On board the manned submersible Fendouzhe, an international team explored the Northwest Pacific Ocean, reaching a depth of 9,533 meters. There, ecosystems of animals living in symbiosis with chemosynthetic bacteria were identified, capable of transforming methane and hydrogen sulfide into energy without the need for sunlight.
This type of metabolism, known as chemosynthesis, had been observed at shallower points, but never with such diversity or at such depth.

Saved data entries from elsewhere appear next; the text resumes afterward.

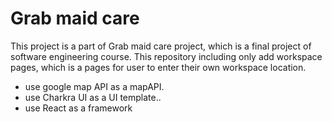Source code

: # Grab maid care

This project is a part of Grab maid care project, which is a final project of software engineering course.
This repository including only add workspace pages, which is a pages for user to enter their own workspace location.

- use google map API as a mapAPI.
- use Charkra UI as a UI template..
- use React as a framework
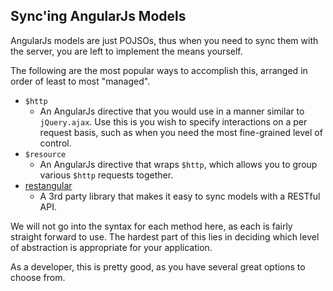 ## Sync'ing AngularJs Models

AngularJs models are just POJSOs,
thus when you need to sync them with the server,
you are left to implement the means yourself.

The following are the most popular ways to accomplish this,
arranged in order of least to most "managed".

- `$http`
    - An AngularJs directive that you would use in a manner similar to `jQuery.ajax`.
      Use this is you wish to specify interactions on a per request basis,
      such as when you need the most fine-grained level of control.
- `$resource`
    - An AngularJs directive that wraps `$http`,
      which allows you to group various `$http` requests together.
- [restangular](https://github.com/mgonto/restangular)
    - A 3rd party library that makes it easy to sync models with a RESTful API.

We will not go into the syntax for each method here,
as each is fairly straight forward to use.
The hardest part of this lies in deciding which level of abstraction is
appropriate for your application.

As a developer, this is pretty good,
as you have several great options to choose from.
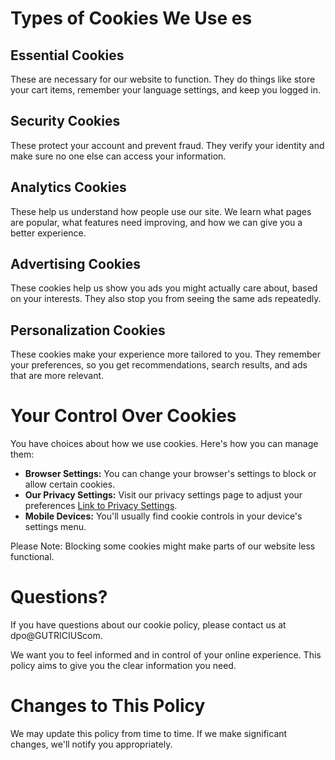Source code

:# **Types of Cookies We Use es**

## **Essential Cookies**

These are necessary for our website to function. They do things like store your cart items, remember your language settings, and keep you logged in.

## **Security Cookies**

These protect your account and prevent fraud. They verify your identity and make sure no one else can access your information.

## **Analytics Cookies**

These help us understand how people use our site. We learn what pages are popular, what features need improving, and how we can give you a better experience.

## **Advertising Cookies**

These cookies help us show you ads you might actually care about, based on your interests. They also stop you from seeing the same ads repeatedly.

## **Personalization Cookies**

These cookies make your experience more tailored to you. They remember your preferences, so you get recommendations, search results, and ads that are more relevant.

# **Your Control Over Cookies**

You have choices about how we use cookies. Here's how you can manage them:

- **Browser Settings:** You can change your browser's settings to block or allow certain cookies.
- **Our Privacy Settings:** Visit our privacy settings page to adjust your preferences [Link to Privacy Settings](gutricious.com/privacy).
- **Mobile Devices:** You'll usually find cookie controls in your device's settings menu.

Please Note: Blocking some cookies might make parts of our website less functional.

# **Questions?**

If you have questions about our cookie policy, please contact us at dpo@GUTRICIUScom.

We want you to feel informed and in control of your online experience. This policy aims to give you the clear information you need.

# **Changes to This Policy**

We may update this policy from time to time. If we make significant changes, we'll notify you appropriately.
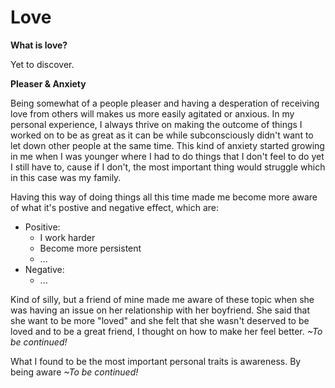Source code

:# Love

**What is love?**

Yet to discover.

**Pleaser & Anxiety**

Being somewhat of a people pleaser and having a desperation of receiving love
from others will makes us more easily agitated or anxious. In my personal
experience, I always thrive on making the outcome of things I worked on to be as
great as it can be while subconsciously didn't want to let down other people at
the same time. This kind of anxiety started growing in me when I was younger
where I had to do things that I don't feel to do yet I still have to, cause if I
don't, the most important thing would struggle which in this case was my family.

Having this way of doing things all this time made me become more aware of what 
it's postive and negative effect, which are:
- Positive:
  - I work harder
  - Become more persistent
  - ...
- Negative:
  - ...

Kind of silly, but a friend of mine made me aware of these topic when she was
having an issue on her relationship with her boyfriend. She said that she want 
to be more "loved" and she felt that she wasn't deserved to be loved and to be
a great friend, I thought on how to make her feel better. *~To be continued!*

What I found to be the most important personal traits is awareness. By being
aware *~To be continued!*

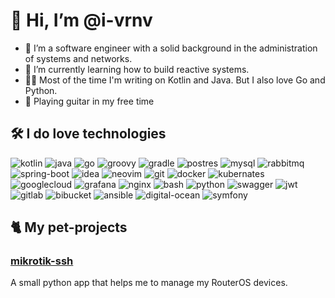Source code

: # 👋 Hi, I’m @i-vrnv
- 👀 I’m a software engineer with a solid background in the administration of systems and networks.
- 🌱 I’m currently learning how to build reactive systems.
- 👨‍💻 Most of the time I'm writing on Kotlin and Java. But I also love Go and Python.
- 🎸 Playing guitar in my free time

## 🛠 I do love technologies
![kotlin](https://img.shields.io/badge/Kotlin-0095D5?&style=for-the-badge&logo=kotlin&logoColor=white)
![java](https://img.shields.io/badge/Java-ED8B00?style=for-the-badge&logo=java&logoColor=white)
![go](https://img.shields.io/badge/Go-00ADD8?style=for-the-badge&logo=go&logoColor=white)
![groovy](https://img.shields.io/badge/Groovy-5E97B6?style=for-the-badge&logo=Apache%20Groovy&logoColor=white)
![gradle](https://img.shields.io/badge/gradle-02303A?style=for-the-badge&logo=gradle&logoColor=white)
![postres](https://img.shields.io/badge/PostgreSQL-316192?style=for-the-badge&logo=postgresql&logoColor=white)
![mysql](https://img.shields.io/badge/MySQL-00000F?style=for-the-badge&logo=mysql&logoColor=white)
![rabbitmq](https://img.shields.io/badge/Rabbitmq-FF6600?style=for-the-badge&logo=rabbitmq&logoColor=white)
![spring-boot](https://img.shields.io/badge/Spring_Boot-F2F4F9?style=for-the-badge&logo=spring-boot)
![idea](https://img.shields.io/badge/IntelliJIDEA-000000.svg?style=for-the-badge&logo=intellij-idea&logoColor=white)
![neovim](https://img.shields.io/badge/NeoVim-%2357A143.svg?&style=for-the-badge&logo=neovim&logoColor=white)
![git](https://img.shields.io/badge/Git-F05032?style=for-the-badge&logo=git&logoColor=white)
![docker](https://img.shields.io/badge/Docker-2CA5E0?style=for-the-badge&logo=docker&logoColor=white)
![kubernates](https://img.shields.io/badge/kubernetes-326ce5.svg?&style=for-the-badge&logo=kubernetes&logoColor=white)
![googlecloud](https://img.shields.io/badge/GoogleCloud-%234285F4.svg?style=for-the-badge&logo=google-cloud&logoColor=white)
![grafana](https://img.shields.io/badge/grafana-%23F46800.svg?style=for-the-badge&logo=grafana&logoColor=white)
![nginx](https://img.shields.io/badge/Nginx-009639?style=for-the-badge&logo=nginx&logoColor=white)
![bash](https://img.shields.io/badge/Shell_Script-121011?style=for-the-badge&logo=gnu-bash&logoColor=white)
![python](https://img.shields.io/badge/Python-3776AB?style=for-the-badge&logo=python&logoColor=white)
![swagger](https://img.shields.io/badge/Swagger-85EA2D?style=for-the-badge&logo=Swagger&logoColor=white)
![jwt](https://img.shields.io/badge/JWT-000000?style=for-the-badge&logo=JSON%20web%20tokens&logoColor=white)
![gitlab](https://img.shields.io/badge/GitLab-330F63?style=for-the-badge&logo=gitlab&logoColor=white)
![bibucket](https://img.shields.io/badge/Bitbucket-0747a6?style=for-the-badge&logo=bitbucket&logoColor=white)
![ansible](https://img.shields.io/badge/Ansible-000000?style=for-the-badge&logo=ansible&logoColor=white)
![digital-ocean](https://img.shields.io/badge/DigitalOcean-%230167ff.svg?style=for-the-badge&logo=digitalOcean&logoColor=white)
![symfony](https://img.shields.io/badge/symfony-%23000000.svg?style=for-the-badge&logo=symfony&logoColor=white)


## 🐈 My pet-projects

### [mikrotik-ssh](https://github.com/i-vrnv/mikrotik-ssh)
A small python app that helps me to manage my RouterOS devices.

<!---
i-vrnv/i-vrnv is a ✨ special ✨ repository because its `README.md` (this file) appears on your GitHub profile.
You can click the Preview link to take a look at your changes.
--->
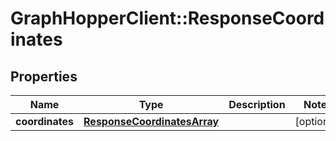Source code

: # GraphHopperClient::ResponseCoordinates

## Properties
Name | Type | Description | Notes
------------ | ------------- | ------------- | -------------
**coordinates** | [**ResponseCoordinatesArray**](ResponseCoordinatesArray.md) |  | [optional] 


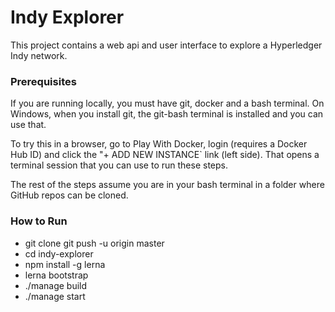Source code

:# Indy Explorer

This project contains a web api and user interface to explore a Hyperledger Indy network.

### Prerequisites

If you are running locally, you must have git, docker and a bash terminal. On Windows, when you install git, the git-bash terminal is installed and you can use that.

To try this in a browser, go to Play With Docker, login (requires a Docker Hub ID) and click the "+ ADD NEW INSTANCE` link (left side). That opens a terminal session that you can use to run these steps.

The rest of the steps assume you are in your bash terminal in a folder where GitHub repos can be cloned.

### How to Run

- git clone git push -u origin master
- cd indy-explorer
- npm install -g lerna
- lerna bootstrap
- ./manage build
- ./manage start
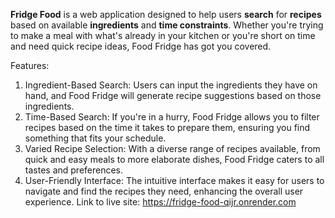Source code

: 
**Fridge Food** is a web application designed to help users **search** for **recipes** based on available **ingredients** and **time constraints**. Whether you're trying to make a meal with what's already in your kitchen or you're short on time and need quick recipe ideas, Food Fridge has got you covered.

Features:
1) Ingredient-Based Search: Users can input the ingredients they have on hand, and Food Fridge will generate recipe suggestions based on those ingredients.
2) Time-Based Search: If you're in a hurry, Food Fridge allows you to filter recipes based on the time it takes to prepare them, ensuring you find something that fits your schedule.
3) Varied Recipe Selection: With a diverse range of recipes available, from quick and easy meals to more elaborate dishes, Food Fridge caters to all tastes and preferences.
4) User-Friendly Interface: The intuitive interface makes it easy for users to navigate and find the recipes they need, enhancing the overall user experience.
Link to live site: https://fridge-food-qijr.onrender.com
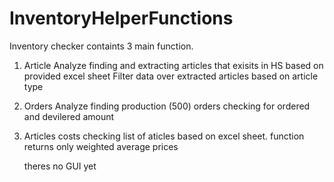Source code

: # InventoryHelperFunctions

Inventory checker containts 3 main function.

1. Article Analyze
    finding and extracting articles that exisits in HS based on provided excel sheet
    Filter data over extracted articles based on article type
    
2. Orders Analyze
    finding production (500) orders checking for ordered and devilered amount
    
3. Articles costs
    checking list of aticles based on excel sheet. 
    function returns only weighted average prices 
    
    
    theres no GUI yet
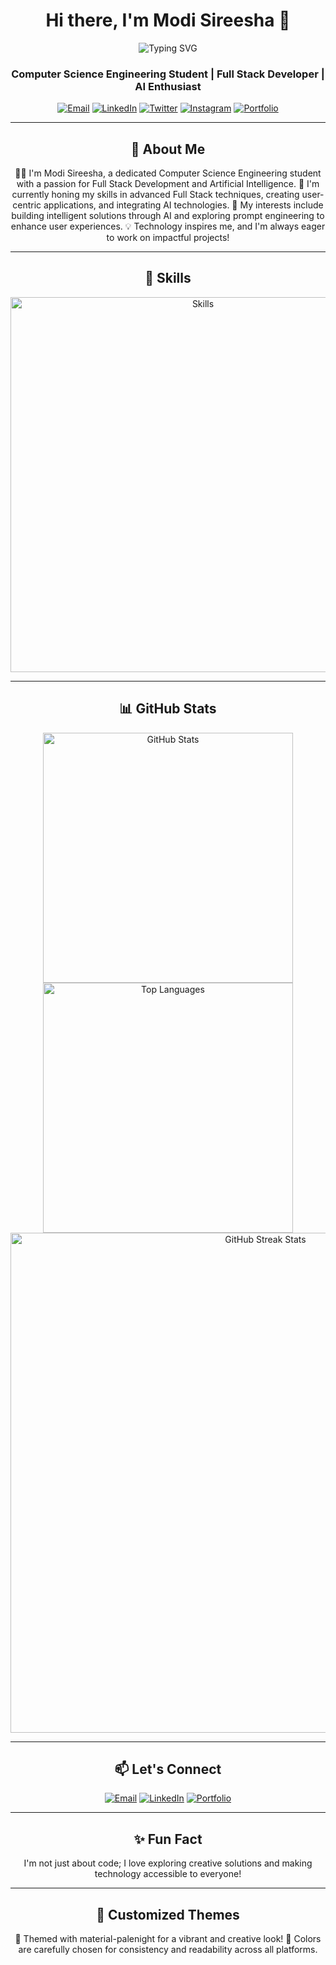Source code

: <h1 align="center">Hi there, I'm Modi Sireesha 👋</h1>

<p align="center">
  <img src="https://readme-typing-svg.herokuapp.com?color=%23A445B2&size=30&center=true&vCenter=true&width=550&lines=Full+Stack+Developer;AI+Enthusiast;Prompt+Engineer;Open+Source+Contributor" alt="Typing SVG">
</p>

<h3 align="center">Computer Science Engineering Student | Full Stack Developer | AI Enthusiast</h3>

<p align="center">
  <a href="mailto:modisireesha09@gmail.com"><img src="https://img.shields.io/badge/Email-modisireesha09%40gmail.com-blue?style=for-the-badge&logo=gmail" alt="Email"></a>
  <a href="https://www.linkedin.com/in/modi-sireesha-63ba47279/" target="_blank"><img src="https://img.shields.io/badge/LinkedIn-Modi%20Sireesha-blue?style=for-the-badge&logo=linkedin" alt="LinkedIn"></a>
  <a href="https://twitter.com/_sireeshamodi_" target="_blank"><img src="https://img.shields.io/badge/Twitter-@_sireeshamodi_-1DA1F2?style=for-the-badge&logo=twitter" alt="Twitter"></a>
  <a href="https://instagram.com/sireesha_modi" target="_blank"><img src="https://img.shields.io/badge/Instagram-@sireesha_modi-E4405F?style=for-the-badge&logo=instagram" alt="Instagram"></a>
  <a href="https://modisireesha-portfolio.vercel.app/" target="_blank"><img src="https://img.shields.io/badge/Portfolio-Visit%20Here-blue?style=for-the-badge&logo=portfolio" alt="Portfolio"></a>
</p>

---

<h2 align="center">🌟 About Me</h2>

<p align="center">
  👩‍💻 I'm Modi Sireesha, a dedicated Computer Science Engineering student with a passion for Full Stack Development and Artificial Intelligence.  
  🌱 I'm currently honing my skills in advanced Full Stack techniques, creating user-centric applications, and integrating AI technologies.  
  🎯 My interests include building intelligent solutions through AI and exploring prompt engineering to enhance user experiences.  
  💡 Technology inspires me, and I'm always eager to work on impactful projects!
</p>

---

<h2 align="center">🚀 Skills</h2>

<div align="center">
  <img src="https://skillicons.dev/icons?i=html,css,js,ts,angular,nodejs,java,python,spring,mysql,mongodb,sqlite,aws,postman" alt="Skills" width="600">
</div>

---

<h2 align="center">📊 GitHub Stats</h2>

<div align="center">
  <img src="https://github-readme-stats.vercel.app/api?username=sireesha0904&show_icons=true&theme=radical" alt="GitHub Stats" width="400">
  <img src="https://github-readme-stats.vercel.app/api/top-langs/?username=sireesha0904&layout=compact&theme=radical" alt="Top Languages" width="400">
</div>

<div align="center">
  <img src="https://streak-stats.demolab.com/?user=sireesha0904&theme=radical" alt="GitHub Streak Stats" width="800">
</div>

---

<h2 align="center">📫 Let's Connect</h2>

<p align="center">
  <a href="mailto:modisireesha09@gmail.com"><img src="https://img.shields.io/badge/Email-modisireesha09%40gmail.com-red?style=for-the-badge&logo=gmail" alt="Email"></a>
  <a href="https://www.linkedin.com/in/modi-sireesha-63ba47279/" target="_blank"><img src="https://img.shields.io/badge/LinkedIn-Modi%20Sireesha-blue?style=for-the-badge&logo=linkedin" alt="LinkedIn"></a>
  <a href="https://modisireesha-portfolio.vercel.app/" target="_blank"><img src="https://img.shields.io/badge/Portfolio-Visit%20Here-green?style=for-the-badge&logo=portfolio" alt="Portfolio"></a>
</p>

---

<h2 align="center">✨ Fun Fact</h2>

<p align="center">
  I'm not just about code; I love exploring creative solutions and making technology accessible to everyone!
</p>

---

<h2 align="center">🎨 Customized Themes</h2>

<p align="center">
  🌟 Themed with material-palenight for a vibrant and creative look!  
  🎨 Colors are carefully chosen for consistency and readability across all platforms.
</p>
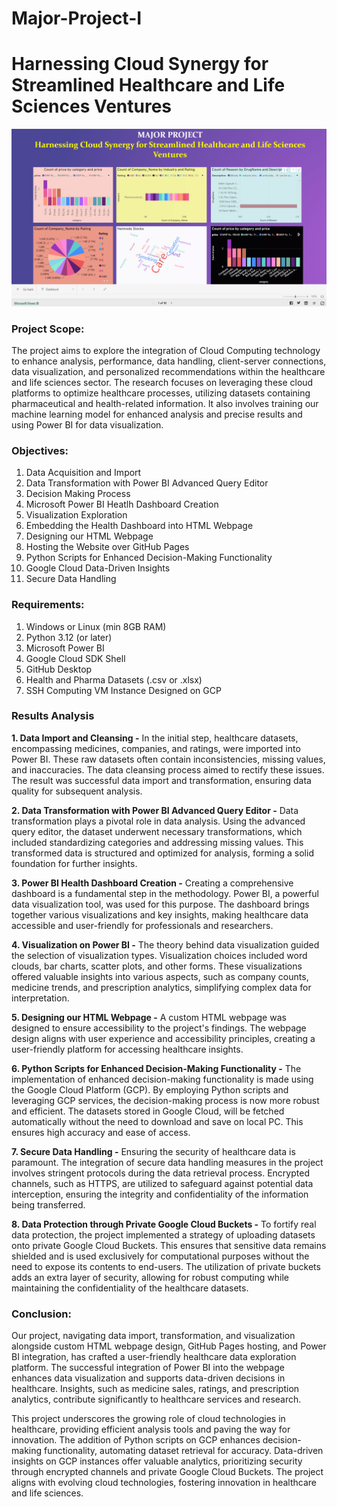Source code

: # Major-Project-I
# Harnessing Cloud Synergy for Streamlined Healthcare and Life Sciences Ventures

![](https://github.com/prabalmanhas/Major-Project-I/blob/main/projectbanner.png)

### Project Scope:
The project aims to explore the integration of Cloud Computing technology to enhance analysis, performance, data handling, client-server connections, data visualization, and personalized recommendations within the healthcare and life sciences sector. The research focuses on leveraging these cloud platforms to optimize healthcare processes, utilizing datasets containing pharmaceutical and health-related information. It also involves training our machine learning model for enhanced analysis and precise results and using Power BI for data visualization.

### Objectives:
1. Data Acquisition and Import
2. Data Transformation with Power BI Advanced Query Editor  
3. Decision Making Process 
4. Microsoft Power BI Heatlh Dashboard Creation  
5. Visualization Exploration  
6. Embedding the Health Dashboard into HTML Webpage  
7. Designing our HTML Webpage  
8. Hosting the Website over GitHub Pages  
9. Python Scripts for Enhanced Decision-Making Functionality  
10. Google Cloud Data-Driven Insights  
11. Secure Data Handling  

### Requirements:
1. Windows or Linux (min 8GB RAM)  
2. Python 3.12 (or later)
3. Microsoft Power BI  
4. Google Cloud SDK Shell
5. GitHub Desktop
6. Health and Pharma Datasets (.csv or .xlsx)  
7. SSH Computing VM Instance Designed on GCP  

### Results Analysis

__1. Data Import and Cleansing -__ In the initial step, healthcare datasets, encompassing medicines, companies, and ratings, were imported into Power BI. These raw datasets often contain inconsistencies, missing values, and inaccuracies. The data cleansing process aimed to rectify these issues. The result was successful data import and transformation, ensuring data quality for subsequent analysis.

__2. Data Transformation with Power BI Advanced Query Editor -__ Data transformation plays a pivotal role in data analysis. Using the advanced query editor, the dataset underwent necessary transformations, which included standardizing categories and addressing missing values. This transformed data is structured and optimized for analysis, forming a solid foundation for further insights.

__3. Power BI Health Dashboard Creation -__ Creating a comprehensive dashboard is a fundamental step in the methodology. Power BI, a powerful data visualization tool, was used for this purpose. The dashboard brings together various visualizations and key insights, making healthcare data accessible and user-friendly for professionals and researchers.

__4. Visualization on Power BI -__ The theory behind data visualization guided the selection of visualization types. Visualization choices included word clouds, bar charts, scatter plots, and other forms. These visualizations offered valuable insights into various aspects, such as company counts, medicine trends, and prescription analytics, simplifying complex data for interpretation.

__5. Designing our HTML Webpage -__ A custom HTML webpage was designed to ensure accessibility to the project's findings. The webpage design aligns with user experience and accessibility principles, creating a user-friendly platform for accessing healthcare insights.

__6. Python Scripts for Enhanced Decision-Making Functionality -__ The implementation of enhanced decision-making functionality is made using the Google Cloud Platform (GCP). By employing Python scripts and leveraging GCP services, the decision-making process is now more robust and efficient. The datasets stored in Google Cloud, will be fetched automatically without the need to download and save on local PC. This ensures high accuracy and ease of access.

__7. Secure Data Handling -__ Ensuring the security of healthcare data is paramount. The integration of secure data handling measures in the project involves stringent protocols during the data retrieval process. 
Encrypted channels, such as HTTPS, are utilized to safeguard against potential data interception, ensuring the integrity and confidentiality of the information being transferred.

__8. Data Protection through Private Google Cloud Buckets -__ To fortify real data protection, the project implemented a strategy of uploading datasets onto private Google Cloud Buckets. This ensures that sensitive data remains shielded and is used exclusively for computational purposes without the need to expose its contents to end-users. 
The utilization of private buckets adds an extra layer of security, allowing for robust computing while maintaining the confidentiality of the healthcare datasets.

### Conclusion:
Our project, navigating data import, transformation, and visualization alongside custom HTML webpage design, GitHub Pages hosting, and Power BI integration, has crafted a user-friendly healthcare data exploration platform. The successful integration of Power BI into the webpage enhances data visualization and supports data-driven decisions in healthcare. Insights, such as medicine sales, ratings, and prescription analytics, contribute significantly to healthcare services and research.

This project underscores the growing role of cloud technologies in healthcare, providing efficient analysis tools and paving the way for innovation. The addition of Python scripts on GCP enhances decision-making functionality, automating dataset retrieval for accuracy. Data-driven insights on GCP instances offer valuable analytics, prioritizing security through encrypted channels and private Google Cloud Buckets. The project aligns with evolving cloud technologies, fostering innovation in healthcare and life sciences.
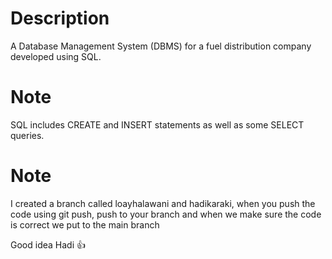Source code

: # Description
A Database Management System (DBMS) for a fuel distribution company developed using SQL.

# Note
SQL includes CREATE and INSERT statements as well as some SELECT queries.

# Note
I created a branch called loayhalawani and hadikaraki, when you push the code using git push, push to your branch and when we make sure the code is correct we put to the main branch

Good idea Hadi 👍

Marine trenches as epicenters of extreme biodiversity
The research, published in Nature and coordinated by the Institute of Deep-Sea Science and Engineering of the Chinese Academy of Sciences, focused on two seismically active regions:
- Kuril-Kamchatka Trench, recently hit by an 8.8 magnitude earthquake
- Aleutian Trench, with natural gas seepages from the subsurface
In both, tubeworms up to 30 cm long were found, ranging in color from white to deep red, and completely white clams exceeding 23 cm.
These species form organized structures, not isolated enclaves, suggesting a wider distribution of chemosynthetic life on the ocean floor.
Beyond the known: potential new species and unprecedented metabolism
According to marine biologist Xiaotong Peng, the conditions in these trenches combine extreme cold, absence of light, and high tectonic activity, creating a chemically active environment. Lead researcher Mengran Du highlighted that the revolutionary aspect is not only the achieved depth, but the abundance and diversity of life observed.
Some specimens could belong to new species for science, although genetic analyses are needed to confirm this.
Life based on organic remains: other species adapted to the abyss
In addition to chemosynthetic organisms, species feeding on descending organic detritus were identified, such as:
- Spoon worms
- Abyssal anemones
- Sea cucumbers adapted to extreme pressure
These creatures exhibit poorly understood physiologies, adapted to an environment where life seemed improbable.
Scientific and astrobiological implications of chemosynthetic ecosystems
This discovery expands the known limit for life based on chemosynthesis and reinforces the idea that the deep ocean floors still host unknown life forms, with the potential to redefine extreme biology.
According to the team, the next step will be to understand how these organisms process chemical compounds under extreme pressures, and what molecular mechanisms allow them to survive.
Exploration of the abyss not only reveals unprecedented biodiversity, but also raises new questions about life on other planets, where similar conditions could allow life forms independent of sunlight.